# Is data aggregation proper for Chi-Squared's?

#### tgooberbutt

##### New Member
I'm looking into the Attraction or Asymmetrically Dominated Decoy Effect (ADE). To test the effect, most experiments compare a choice share between a control and a test condition. Participants are randomly assigned to either the control or test condition. Within each condition, each participant answers several questions...they choose products from let's say 5 choice sets: orange juice, cars, TV....all very different products. The choice sets are always presented in the same order.

Let's say a study has 20 participants. 10 get assigned to the decoy condition and 10 to the control condition. Each of the control condition participants makes 5 choices, same with the decoy condition. The study then reports 10*5=50 observations in the control, and 50 in the decoy condition. The observations are then subjected to a Chi-squared analysis that has a total cell count of 100 (50 ctrl, 50 decoy).

Does this method of aggregation violate independence? If so, what are the negative repercussions of combining the data in this way?

There is psych research that suggests there may be individual, cognitive differences in how people react to and choose in decoy scenarios, and there is also certainly literature on how the decision making process differs depending on product characteristics as well...so choosing orange juices may trigger different cognitive processes than choose a car.

Do these individual and product differences affect independence of observation when aggregating data in the manner described above? Since participants were randomly assigned to either control or test conditions, does that 'independence' carry through and allow me to say that the analysis had independent observations? My inclination is that having each participant counted as five separate observations (once for each choice they made) is wrong....because by that logic, can't I just have an experiment with 2 participants - randomly assign one to the control condition, and one to the test condition, and have each make 50 choices? By the same method, I could report an n=100, no? But I don't know if this extreme reasoning is correct, or how to describe it in technical/statistical terms.

Thanks - I very stuck at this point

Last edited:

#### Karabiner

##### TS Contributor
But I don't know if this extreme reasoning is correct, or how to describe it in technical/statistical terms.
It isn't extreme. It is a correct reasoning. One can analyse such
data using a multivel model (complicated), or some kind of
repeated measures-analysis, or aggregate each individual's
5 responses in an appropriate way and use the aggregated
measure as dependent variable.

With kind regards

K.

#### tgooberbutt

##### New Member
Hi Karabiner,

Thank you for your time in looking at this. Can you point me in the right direction on what type of aggregation is "appropriate?" Perhaps some stat terms/streams of literature that I can look up?
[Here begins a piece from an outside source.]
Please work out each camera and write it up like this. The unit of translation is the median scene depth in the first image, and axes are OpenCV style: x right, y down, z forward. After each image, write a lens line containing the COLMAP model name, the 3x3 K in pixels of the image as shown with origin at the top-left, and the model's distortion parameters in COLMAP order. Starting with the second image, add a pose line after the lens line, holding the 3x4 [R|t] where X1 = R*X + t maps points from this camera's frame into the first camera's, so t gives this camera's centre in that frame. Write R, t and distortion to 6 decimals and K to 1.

The aggregation I see in the attraction effect literature just counts each of the participant's five choices as five separate observation/count in a Chi-Squared. The design and intent of these studies was not meant to be repeated measures or to detect within-in participant differences with the five choices. Thanks in advance.

#### Karabiner

##### TS Contributor
Thank you for your time in looking at this. Can you point me in the right direction on what type of aggregation is "appropriate?"
That depends on the nature of the measurements
and on the research question.

E.g.. if one has 5 yes/no responses from each partcipant,
then it could be useful just to count the number of "yes"-
responses and use them in the analysis. I am not sure
what exactely your response variable is/response variables
are here, but maybe you can aggregate the 5 responses in
such a way that it suits your purposes.

Alternatively, if response sets are different from each other
and all 5 sets are the same for all participants, it might be
feasable to perform 5 analyses, but I am of course not sure
about that because I am not familiar with this area of research.

With kind regards

K.

With kind regards

K.

#### tgooberbutt

##### New Member
Thanks Karabiner - I think I might have found a direction...
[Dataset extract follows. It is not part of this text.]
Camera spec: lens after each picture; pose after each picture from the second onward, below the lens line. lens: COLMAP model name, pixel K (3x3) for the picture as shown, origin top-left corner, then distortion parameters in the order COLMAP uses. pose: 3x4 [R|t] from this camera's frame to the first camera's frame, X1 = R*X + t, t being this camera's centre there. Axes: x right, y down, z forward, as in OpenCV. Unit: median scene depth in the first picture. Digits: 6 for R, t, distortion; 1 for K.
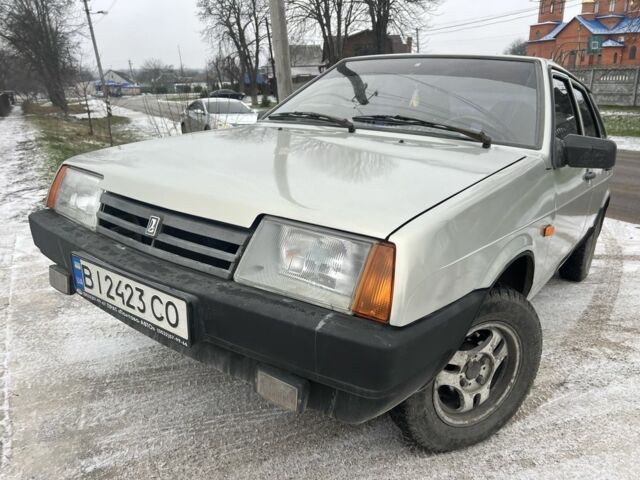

The response sets are all binary, and I'm looking at the proportions between yes and no. The literature I'm working in has straight addition of yeses and nos for all responses for all participants. I did more digging and it looks like the aggregation does indeed violate iid as multiple measures (responses) from a participant is inherently not independent. The advantage to aggregating is increased power and 'n,' but the downside, of course is a higher risk of Type I errors, and of course that it's a violation of iid. My conclusion is that the data needs to be clustered by participant...It's not optimal, but the observations can be aggregated, but aggregation would require an adjustment to the Chi2 stat.

I found the following articles on this subject useful:

Garson, G.I. & Moser, E.B (1995). Aggregation and the Pearson Chi-Square statistic for Homogeneous Proportions and Distributions in Ecology, Ecology, 76(7), 2258-2269.
Donald, A. & Donner, A. (1987). Adjustments to the Mantel-Haenszel Chi Square Statistic and odds ratio variance estimators when the data are clustered, Statistics in Medicine, 6, 491-499.